▸ GIVEN RECORDS:
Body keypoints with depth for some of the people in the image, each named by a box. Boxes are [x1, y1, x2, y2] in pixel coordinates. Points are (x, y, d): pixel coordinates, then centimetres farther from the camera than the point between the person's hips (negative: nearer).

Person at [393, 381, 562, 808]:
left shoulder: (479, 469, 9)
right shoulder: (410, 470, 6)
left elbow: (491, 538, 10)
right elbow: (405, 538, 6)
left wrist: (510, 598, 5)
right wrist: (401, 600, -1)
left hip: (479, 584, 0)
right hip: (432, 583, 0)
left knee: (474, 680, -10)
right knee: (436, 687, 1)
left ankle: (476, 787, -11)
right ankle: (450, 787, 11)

▸ EXERCISE DETAILS:
Retype the data in full, and keep every line identical to the original.

▸ WRITTEN SOLUTION:
Body keypoints with depth for some of the people in the image, each named by a box. Boxes are [x1, y1, x2, y2] in pixel coordinates. Points are (x, y, d): pixel coordinates, then centimetres farther from the camera than the point between the person's hips (negative: nearer).

Person at [393, 381, 562, 808]:
left shoulder: (479, 469, 9)
right shoulder: (410, 470, 6)
left elbow: (491, 538, 10)
right elbow: (405, 538, 6)
left wrist: (510, 598, 5)
right wrist: (401, 600, -1)
left hip: (479, 584, 0)
right hip: (432, 583, 0)
left knee: (474, 680, -10)
right knee: (436, 687, 1)
left ankle: (476, 787, -11)
right ankle: (450, 787, 11)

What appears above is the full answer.